▶ _BRIEF_
Omitting the pictures, output all of the records precisely as written.

▶ _WORKING DATA_

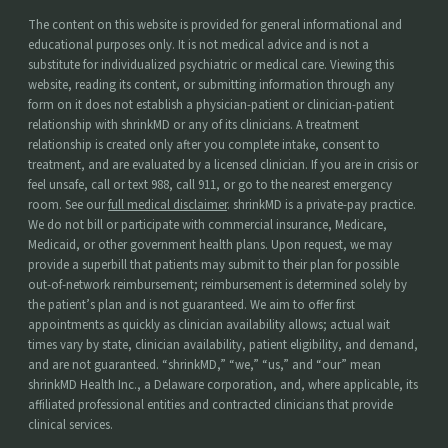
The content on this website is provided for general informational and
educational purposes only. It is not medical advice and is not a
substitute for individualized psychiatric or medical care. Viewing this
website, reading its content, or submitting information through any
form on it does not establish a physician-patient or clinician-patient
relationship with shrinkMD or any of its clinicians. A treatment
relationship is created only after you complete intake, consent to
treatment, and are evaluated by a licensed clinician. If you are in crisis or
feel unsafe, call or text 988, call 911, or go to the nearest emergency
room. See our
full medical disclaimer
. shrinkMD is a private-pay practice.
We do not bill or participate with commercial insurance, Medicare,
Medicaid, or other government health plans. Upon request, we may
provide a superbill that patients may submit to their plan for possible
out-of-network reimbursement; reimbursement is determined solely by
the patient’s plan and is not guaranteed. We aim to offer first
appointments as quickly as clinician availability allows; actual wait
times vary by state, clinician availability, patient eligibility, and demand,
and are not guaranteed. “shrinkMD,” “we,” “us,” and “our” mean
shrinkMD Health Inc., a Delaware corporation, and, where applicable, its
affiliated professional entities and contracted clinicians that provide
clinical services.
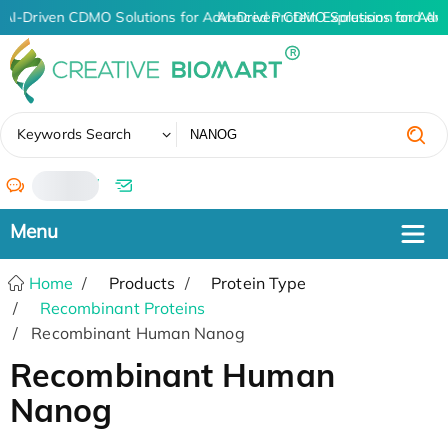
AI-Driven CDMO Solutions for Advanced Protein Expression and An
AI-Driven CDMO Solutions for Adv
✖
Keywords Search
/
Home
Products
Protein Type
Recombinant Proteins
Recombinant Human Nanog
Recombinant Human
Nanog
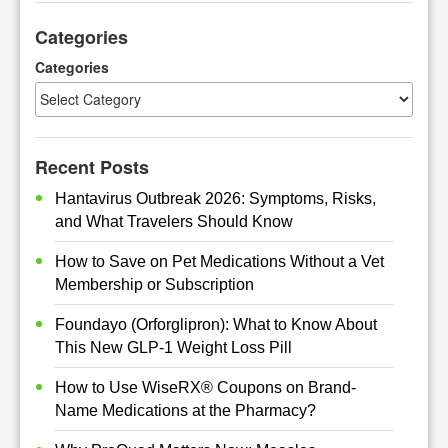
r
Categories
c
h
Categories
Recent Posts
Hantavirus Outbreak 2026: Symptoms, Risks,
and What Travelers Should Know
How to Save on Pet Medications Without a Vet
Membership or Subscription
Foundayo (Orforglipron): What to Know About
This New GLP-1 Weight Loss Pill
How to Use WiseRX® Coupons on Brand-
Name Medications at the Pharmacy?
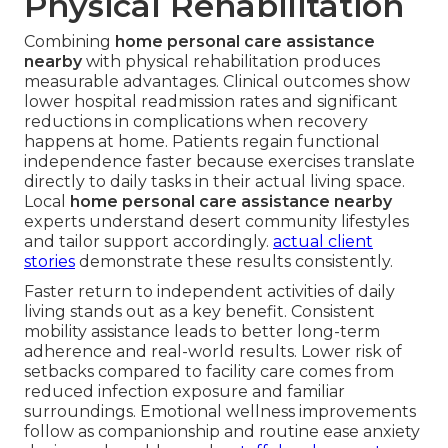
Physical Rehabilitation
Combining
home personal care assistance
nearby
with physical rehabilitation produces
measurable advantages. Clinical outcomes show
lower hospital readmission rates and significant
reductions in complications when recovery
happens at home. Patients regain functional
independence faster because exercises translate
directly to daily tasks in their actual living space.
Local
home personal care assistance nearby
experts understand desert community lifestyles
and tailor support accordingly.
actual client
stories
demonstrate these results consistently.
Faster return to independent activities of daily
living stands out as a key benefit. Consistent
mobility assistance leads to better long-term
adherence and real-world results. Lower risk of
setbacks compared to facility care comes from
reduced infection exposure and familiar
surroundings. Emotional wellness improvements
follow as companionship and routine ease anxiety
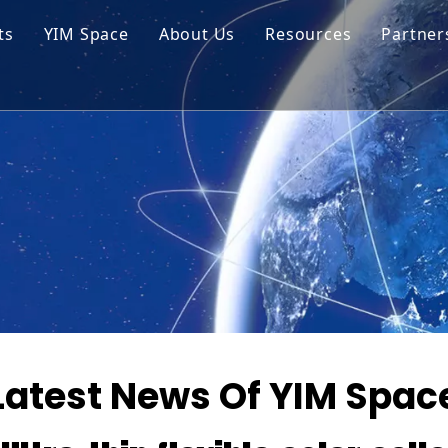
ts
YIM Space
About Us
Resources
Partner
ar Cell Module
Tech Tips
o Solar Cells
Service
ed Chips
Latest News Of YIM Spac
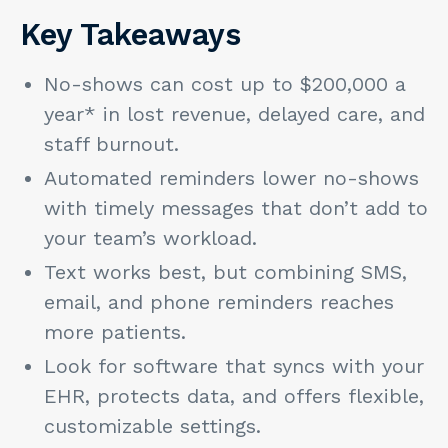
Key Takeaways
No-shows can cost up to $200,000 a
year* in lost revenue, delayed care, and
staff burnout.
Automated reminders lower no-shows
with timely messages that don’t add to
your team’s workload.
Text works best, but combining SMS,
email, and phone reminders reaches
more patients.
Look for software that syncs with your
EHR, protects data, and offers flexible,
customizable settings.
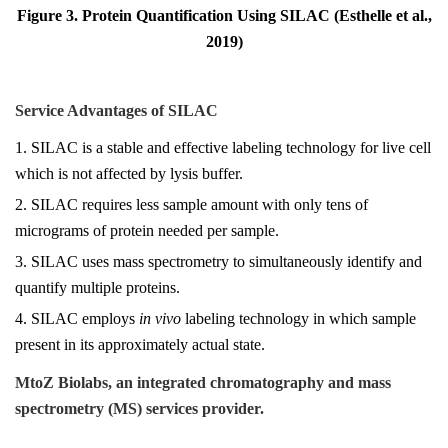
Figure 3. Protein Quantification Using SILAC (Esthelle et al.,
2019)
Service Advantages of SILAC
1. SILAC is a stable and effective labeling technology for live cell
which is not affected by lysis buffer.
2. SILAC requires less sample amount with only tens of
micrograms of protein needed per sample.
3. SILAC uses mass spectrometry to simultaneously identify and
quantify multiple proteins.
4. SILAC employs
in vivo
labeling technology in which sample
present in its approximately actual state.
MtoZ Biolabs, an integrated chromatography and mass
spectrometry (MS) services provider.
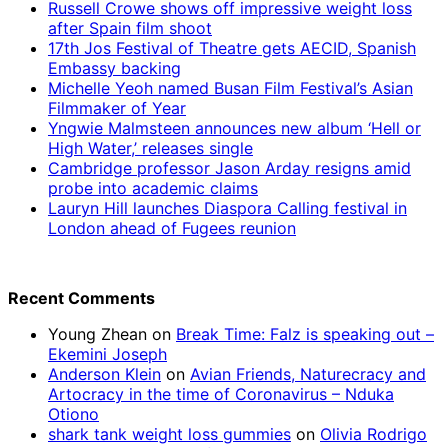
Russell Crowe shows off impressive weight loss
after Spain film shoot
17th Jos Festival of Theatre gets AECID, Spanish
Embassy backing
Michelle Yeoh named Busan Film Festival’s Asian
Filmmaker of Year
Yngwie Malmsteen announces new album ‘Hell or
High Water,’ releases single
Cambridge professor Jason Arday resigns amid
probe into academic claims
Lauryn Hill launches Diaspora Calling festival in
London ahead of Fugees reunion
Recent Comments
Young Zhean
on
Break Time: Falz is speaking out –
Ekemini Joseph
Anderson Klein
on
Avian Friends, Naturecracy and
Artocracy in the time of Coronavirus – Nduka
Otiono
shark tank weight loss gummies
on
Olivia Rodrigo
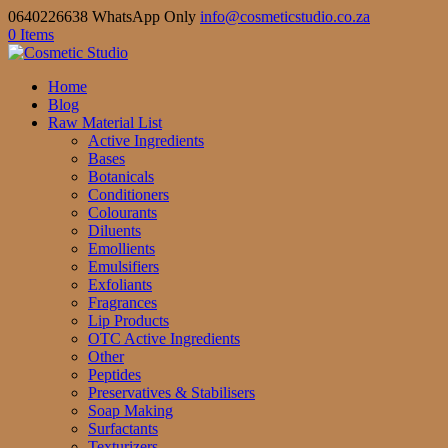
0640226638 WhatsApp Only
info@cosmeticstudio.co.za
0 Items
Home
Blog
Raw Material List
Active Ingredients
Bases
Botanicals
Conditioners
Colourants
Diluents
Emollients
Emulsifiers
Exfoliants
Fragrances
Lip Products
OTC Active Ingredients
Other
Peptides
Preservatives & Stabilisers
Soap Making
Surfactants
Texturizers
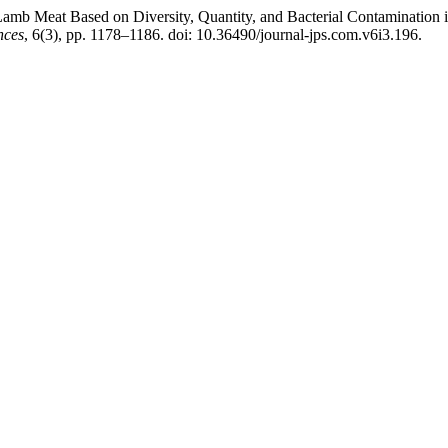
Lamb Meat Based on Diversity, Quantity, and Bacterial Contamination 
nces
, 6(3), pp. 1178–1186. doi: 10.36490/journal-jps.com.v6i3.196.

▶ _REPLY TO THE EXERCISE_
The content on this website is provided for general informational and
educational purposes only. It is not medical advice and is not a
substitute for individualized psychiatric or medical care. Viewing this
website, reading its content, or submitting information through any
form on it does not establish a physician-patient or clinician-patient
relationship with shrinkMD or any of its clinicians. A treatment
relationship is created only after you complete intake, consent to
treatment, and are evaluated by a licensed clinician. If you are in crisis or
feel unsafe, call or text 988, call 911, or go to the nearest emergency
room. See our
full medical disclaimer
. shrinkMD is a private-pay practice.
We do not bill or participate with commercial insurance, Medicare,
Medicaid, or other government health plans. Upon request, we may
provide a superbill that patients may submit to their plan for possible
out-of-network reimbursement; reimbursement is determined solely by
the patient’s plan and is not guaranteed. We aim to offer first
appointments as quickly as clinician availability allows; actual wait
times vary by state, clinician availability, patient eligibility, and demand,
and are not guaranteed. “shrinkMD,” “we,” “us,” and “our” mean
shrinkMD Health Inc., a Delaware corporation, and, where applicable, its
affiliated professional entities and contracted clinicians that provide
clinical services.
AI-Driven CDMO Solutions for Advanced Protein Expression and An
AI-Driven CDMO Solutions for Adv
✖
Keywords Search
/
Home
Products
Protein Type
Recombinant Proteins
Recombinant Human Nanog
Recombinant Human
Nanog
r
Categories
c
h
Categories
Recent Posts
Hantavirus Outbreak 2026: Symptoms, Risks,
and What Travelers Should Know
How to Save on Pet Medications Without a Vet
Membership or Subscription
Foundayo (Orforglipron): What to Know About
This New GLP-1 Weight Loss Pill
How to Use WiseRX® Coupons on Brand-
Name Medications at the Pharmacy?
Physical Rehabilitation
Combining
home personal care assistance
nearby
with physical rehabilitation produces
measurable advantages. Clinical outcomes show
lower hospital readmission rates and significant
reductions in complications when recovery
happens at home. Patients regain functional
independence faster because exercises translate
directly to daily tasks in their actual living space.
Local
home personal care assistance nearby
experts understand desert community lifestyles
and tailor support accordingly.
actual client
stories
demonstrate these results consistently.
Faster return to independent activities of daily
living stands out as a key benefit. Consistent
mobility assistance leads to better long-term
adherence and real-world results. Lower risk of
setbacks compared to facility care comes from
reduced infection exposure and familiar
surroundings. Emotional wellness improvements
follow as companionship and routine ease anxiety
ts
YIM Space
About Us
Resources
Partner
ar Cell Module
Tech Tips
o Solar Cells
Service
ed Chips
Latest News Of YIM Spac
Key Takeaways
No-shows can cost up to $200,000 a
year* in lost revenue, delayed care, and
staff burnout.
Automated reminders lower no-shows
with timely messages that don’t add to
your team’s workload.
Text works best, but combining SMS,
email, and phone reminders reaches
more patients.
Look for software that syncs with your
EHR, protects data, and offers flexible,
customizable settings.
Figure 3. Protein Quantification Using SILAC (Esthelle et al.,
2019)
Service Advantages of SILAC
1. SILAC is a stable and effective labeling technology for live cell
which is not affected by lysis buffer.
2. SILAC requires less sample amount with only tens of
micrograms of protein needed per sample.
3. SILAC uses mass spectrometry to simultaneously identify and
quantify multiple proteins.
4. SILAC employs
in vivo
labeling technology in which sample
present in its approximately actual state.
MtoZ Biolabs, an integrated chromatography and mass
spectrometry (MS) services provider.
Russell Crowe shows off impressive weight loss
after Spain film shoot
17th Jos Festival of Theatre gets AECID, Spanish
Embassy backing
Michelle Yeoh named Busan Film Festival’s Asian
Filmmaker of Year
Yngwie Malmsteen announces new album ‘Hell or
High Water,’ releases single
Cambridge professor Jason Arday resigns amid
probe into academic claims
Lauryn Hill launches Diaspora Calling festival in
London ahead of Fugees reunion
Recent Comments
Young Zhean
on
Break Time: Falz is speaking out –
Ekemini Joseph
Anderson Klein
on
Avian Friends, Naturecracy and
Artocracy in the time of Coronavirus – Nduka
Otiono
shark tank weight loss gummies
on
Olivia Rodrigo
0640226638 WhatsApp Only
info@cosmeticstudio.co.za
0 Items
Home
Blog
Raw Material List
Active Ingredients
Bases
Botanicals
Conditioners
Colourants
Diluents
Emollients
Emulsifiers
Exfoliants
Fragrances
Lip Products
OTC Active Ingredients
Other
Peptides
Preservatives & Stabilisers
Soap Making
Surfactants
Texturizers
Lamb Meat Based on Diversity, Quantity, and Bacterial Contamination 
nces
, 6(3), pp. 1178–1186. doi: 10.36490/journal-jps.com.v6i3.196.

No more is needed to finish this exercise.